Thursday, October 11, 2007

Deep Unto Deep - Week #6

Chapter Five: Personal Receiving (continued)

This week we will finish up chapter five on the need to really be “alone with the Alone.”

The author says,

“One of the greatest hindrances to this sweet communion is when I bring others with me into this garden of intimacy…

It is a difficult thing to come before the throne of grace entirely alone in the simplicity of just God and my heart. In so many ways, some conscious, some unaware, I come before Him dragging a collection of other people’s attainments or disappointments, strengths and weaknesses…In my emotions, I approach Him as though He were simultaneously thinking of all of these other people when He looks at me. This is partly because of my fear of being alone with Him…It is also because I am so used to living life in the eyes of many, instead of the eyes of One.”

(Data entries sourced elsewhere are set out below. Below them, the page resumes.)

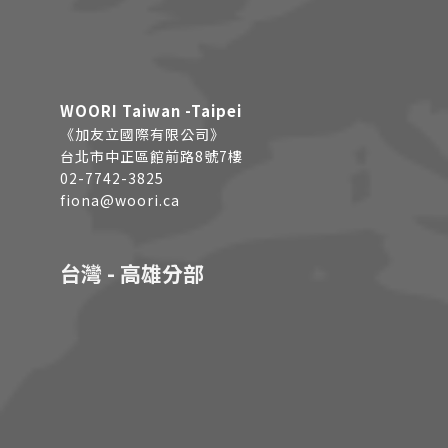
WOORI Taiwan -Taipei
《加友立國際有限公司》
台北市中正區館前路8號7樓
02-7742-3825
fiona@woori.ca
台灣 - 高雄分部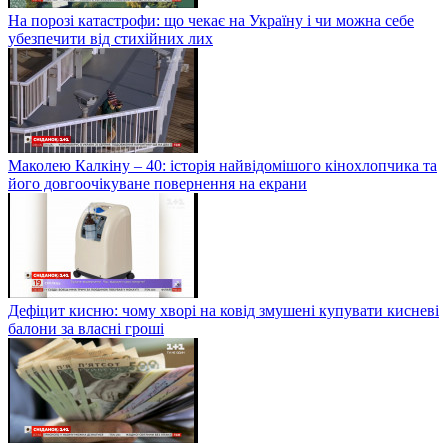
На порозі катастрофи: що чекає на Україну і чи можна себе
убезпечити від стихійних лих
Маколею Калкіну – 40: історія найвідомішого кінохлопчика та
його довгоочікуване повернення на екрани
Дефіцит кисню: чому хворі на ковід змушені купувати кисневі
балони за власні гроші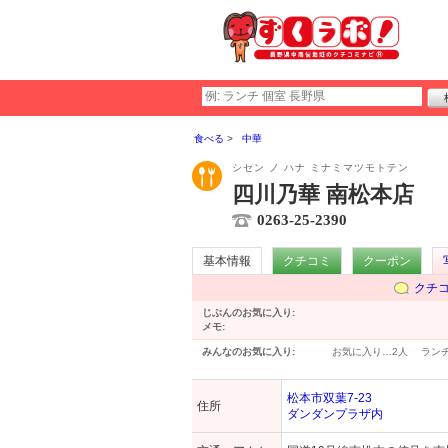
食べる
中華
シセン ノ ハナ ミナミマツモトテン
四川乃華 南松本店
0263-25-2390
基本情報
クチコミ
クーポン
クチ
じぶんのお気に入り:
メモ:
みんなのお気に入り:
お気に入り…
2人
ラン
松本市双葉7-23
住所
ダンダンプラザ内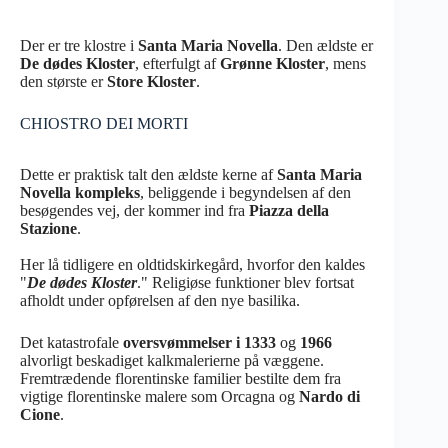
Der er tre klostre i
Santa Maria Novella
. Den ældste er
De dødes Kloster
, efterfulgt af
Grønne Kloster
, mens
den største er
Store Kloster
.
CHIOSTRO DEI MORTI
Dette er praktisk talt den ældste kerne af
Santa Maria
Novella kompleks
, beliggende i begyndelsen af den
besøgendes vej, der kommer ind fra
Piazza della
Stazione
.
Her lå tidligere en oldtidskirkegård, hvorfor den kaldes
"
De dødes Kloster
." Religiøse funktioner blev fortsat
afholdt under opførelsen af den nye basilika.
Det katastrofale
oversvømmelser i 1333
og
1966
alvorligt beskadiget kalkmalerierne på væggene.
Fremtrædende florentinske familier bestilte dem fra
vigtige florentinske malere som Orcagna og
Nardo di
Cione
.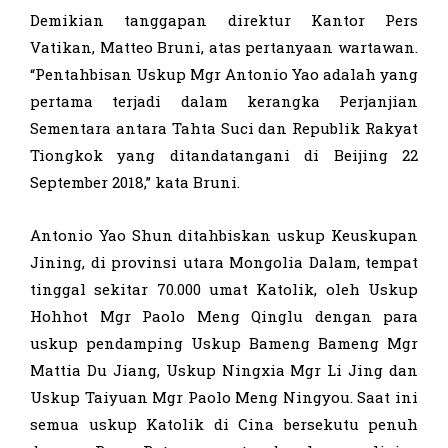
Demikian tanggapan direktur Kantor Pers
Vatikan, Matteo Bruni, atas pertanyaan wartawan.
“Pentahbisan Uskup Mgr Antonio Yao adalah yang
pertama terjadi dalam kerangka Perjanjian
Sementara antara Tahta Suci dan Republik Rakyat
Tiongkok yang ditandatangani di Beijing 22
September 2018,” kata Bruni.
Antonio Yao Shun ditahbiskan uskup Keuskupan
Jining, di provinsi utara Mongolia Dalam, tempat
tinggal sekitar 70.000 umat Katolik, oleh Uskup
Hohhot Mgr Paolo Meng Qinglu dengan para
uskup pendamping Uskup Bameng Bameng Mgr
Mattia Du Jiang, Uskup Ningxia Mgr Li Jing dan
Uskup Taiyuan Mgr Paolo Meng Ningyou. Saat ini
semua uskup Katolik di Cina bersekutu penuh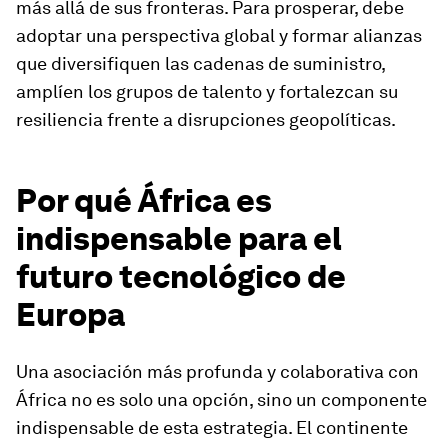
más allá de sus fronteras. Para prosperar, debe
adoptar una perspectiva global y formar alianzas
que diversifiquen las cadenas de suministro,
amplíen los grupos de talento y fortalezcan su
resiliencia frente a disrupciones geopolíticas.
Por qué África es
indispensable para el
futuro tecnológico de
Europa
Una asociación más profunda y colaborativa con
África no es solo una opción, sino un componente
indispensable de esta estrategia. El continente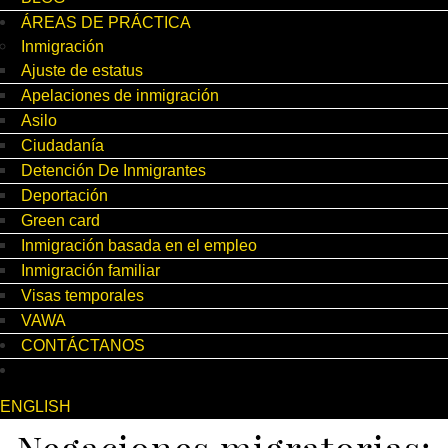
ÁREAS DE PRÁCTICA
Inmigración
Ajuste de estatus
Apelaciones de inmigración
Asilo
Ciudadanía
Detención De Inmigrantes
Deportación
Green card
Inmigración basada en el empleo
Inmigración familiar
Visas temporales
VAWA
CONTÁCTANOS
ENGLISH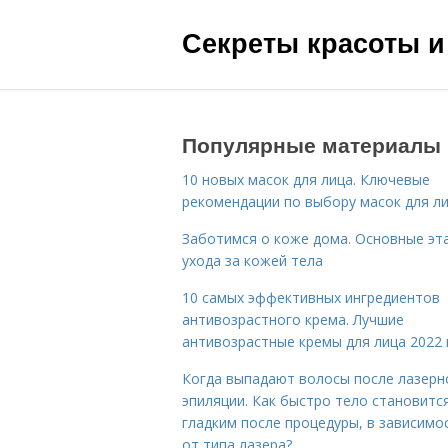
Секреты красоты и
Популярные материалы
10 новых масок для лица. Ключевые
рекомендации по выбору масок для л
Заботимся о коже дома. Основные эт
ухода за кожей тела
10 самых эффективных ингредиентов
антивозрастного крема. Лучшие
антивозрастные кремы для лица 2022 
Когда выпадают волосы после лазерн
эпиляции. Как быстро тело становитс
гладким после процедуры, в зависимо
от типа лазера?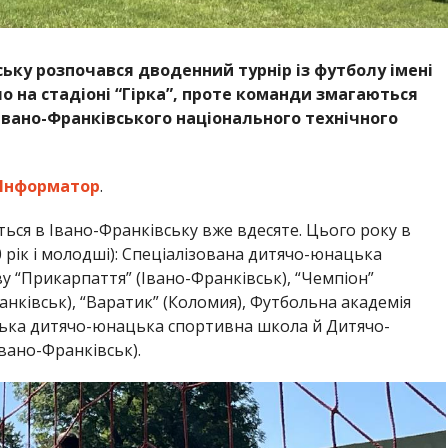
вську розпочався дводенний турнір із футболу імені
 на стадіоні “Гірка”, проте команди змагаються
і Івано-Франківського національного технічного
Інформатор
.
ься в Івано-Франківську вже вдесяте. Цього року в
0 рік і молодші): Спеціалізована дитячо-юнацька
у “Прикарпаття” (Івано-Франківськ), “Чемпіон”
ранківськ), “Варатик” (Коломия), Футбольна академія
ська дитячо-юнацька спортивна школа й Дитячо-
вано-Франківськ).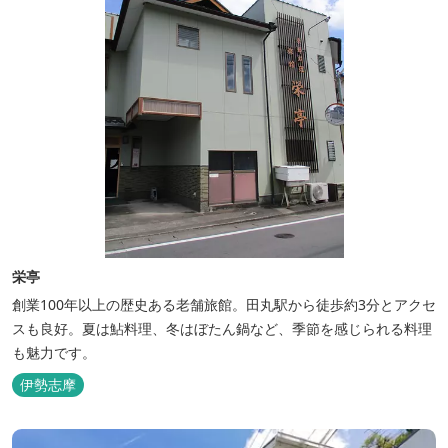
栄亭
創業100年以上の歴史ある老舗旅館。田丸駅から徒歩約3分とアクセ
スも良好。夏は鮎料理、冬はぼたん鍋など、季節を感じられる料理
も魅力です。
伊勢志摩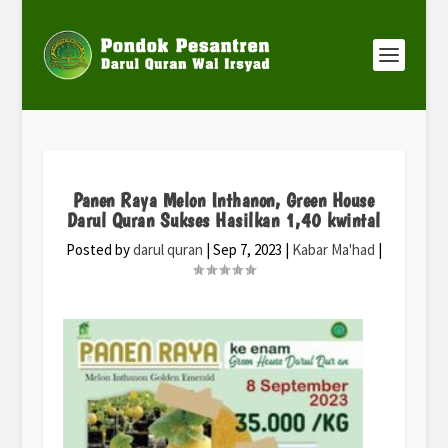
Panen Raya Melon Inthanon, Green House
Darul Quran Sukses Hasilkan 1,40 kwintal
Posted by
darul quran
|
Sep 7, 2023
|
Kabar Ma'had
|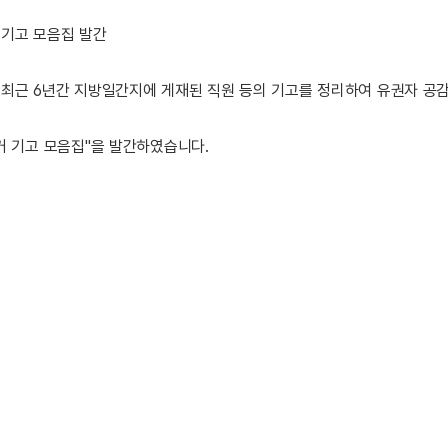
기고 모음집 발간
최근 6년간 지방일간지에 게재된 직원 등의 기고를 정리하여 유권자 공
거 기고 모음집"을 발간하였습니다.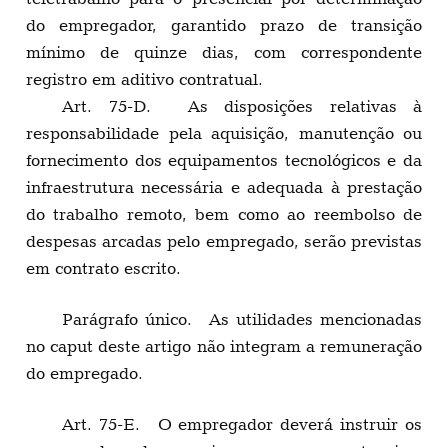
do empregador, garantido prazo de transição
mínimo de quinze dias, com correspondente
registro em aditivo contratual.
Art. 75-D. As disposições relativas à
responsabilidade pela aquisição, manutenção ou
fornecimento dos equipamentos tecnológicos e da
infraestrutura necessária e adequada à prestação
do trabalho remoto, bem como ao reembolso de
despesas arcadas pelo empregado, serão previstas
em contrato escrito.
Parágrafo único. As utilidades mencionadas
no caput deste artigo não integram a remuneração
do empregado.
Art. 75-E. O empregador deverá instruir os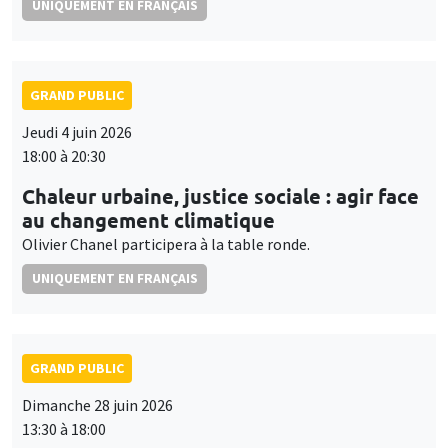
UNIQUEMENT EN FRANÇAIS
GRAND PUBLIC
Jeudi 4 juin 2026
18:00 à 20:30
Chaleur urbaine, justice sociale : agir face
au changement climatique
Olivier Chanel participera à la table ronde.
UNIQUEMENT EN FRANÇAIS
GRAND PUBLIC
Dimanche 28 juin 2026
13:30 à 18:00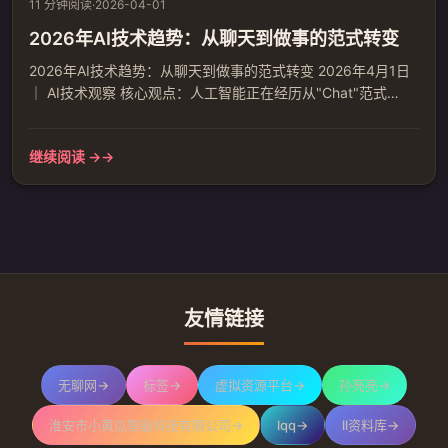
11 分钟阅读
·
2026-04-01
2026年AI技术趋势：从聊天到做事的范式转变
2026年AI技术趋势：从聊天到做事的范式转变 2026年4月1日
｜ AI技术观察 核心观点：人工智能正在经历从"Chat"范式
到"Agent"范式的根本转变。大模型不再是单纯的语言聊天工
具，而是正在演变成能够自主规划、执行任务的智能体。这种
继续阅读 →
转变预示着AI技术将从理论走向实际应用，深度融入各行各业
的工作流。 一、AI智能体：从对话到执行的跨越 Gartner预
测，到2025年AI智能体将成为顶级...
友情链接
无聊网
→
标签
→
虚拟资源平台
→
孙亮亮
→
淮安市小黄瓜智能科技有限公司
→
lqq
→
ll资料库
→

One of the most powerful prayers prayed by men and women in the Scriptures is “Here I am, Lord.” As I’ve meditated on this prayer, its significance has grown in my understanding over the years because it really is a bedrock statement that I am here alone with You, God, and I come with nothing in my hands nor with anyone else alongside me; it’s just You and me. It’s a separation from all else to be with Him alone. (And this can happen in a crowd as well as in the secret place.)

I say this simple phrase many, many times to the Lord; it’s my way of saying that I’m “all ears” and His alone. (This doesn’t mean that I am free from the pull of distractions, etc., but just making the statement helps set the tone for fellowshipping with Him in the uniqueness of His and my relationship.)

Dana says near the end of the chapter that in this journey of intimacy with God “to try to go the way of another only slows our journey for He has formed each one’s way for him or her alone. This is an important truth, for we waste much time and emotion comparing our spiritual lives to those around us a though we could be measured by each other.”

What a joy when the truth begins to really penetrate my thinking that the Lord doesn’t compare me with anyone else!

All of this serves to point out again how important it is that we find our identity in God’s love and affection for us, and we can never encounter this reality without listening to His voice and agreeing with what He says about us. As we persist in this, our inner being is slowly but surely strengthened to stand with boldness before Him to obey what He tells us to do in His name. The only thing that will cause us to endure the pressures of the end of the age is that we are drawing constantly from this spring of Life in Christ Jesus.

Even now, I encourage you to take a moment and set all aside to recognize that God is with you and that He made you a noble being who He enjoys as His child, if you indeed belong to Him in Christ Jesus and are reaching for Him by faith. Your reaching may be very weak, but it counts to Him and He longs for fellowship with you by His Spirit; He longs for you to know that His unfailing and never-ending love for you personally and then your response of love back is what identifies you as a “success” in this life. Ask the Holy Spirit to come to you and lead you to Jesus and the Father, bringing you into that divine circle of love and affection where we are transformed and empowered to obey and follow Him.

Dare to say to Him (and maybe even to others eventually), "I am the disciple whom You love, Lord! That's my primary identity."

Lord, we depend on You alone…no one else can satisfy nor tell me who I am in You and who You are in me. Thank You that You hear and answer the genuine cry of the needy! I love You; most staggering of all is that You love me! Praise Your Name!


Special note: I’ll be traveling to Asia soon and in my absence, Joan Frazerhurst will be filling in for me – thank you, Joan! If I’m able to get online, I may send a note while gone.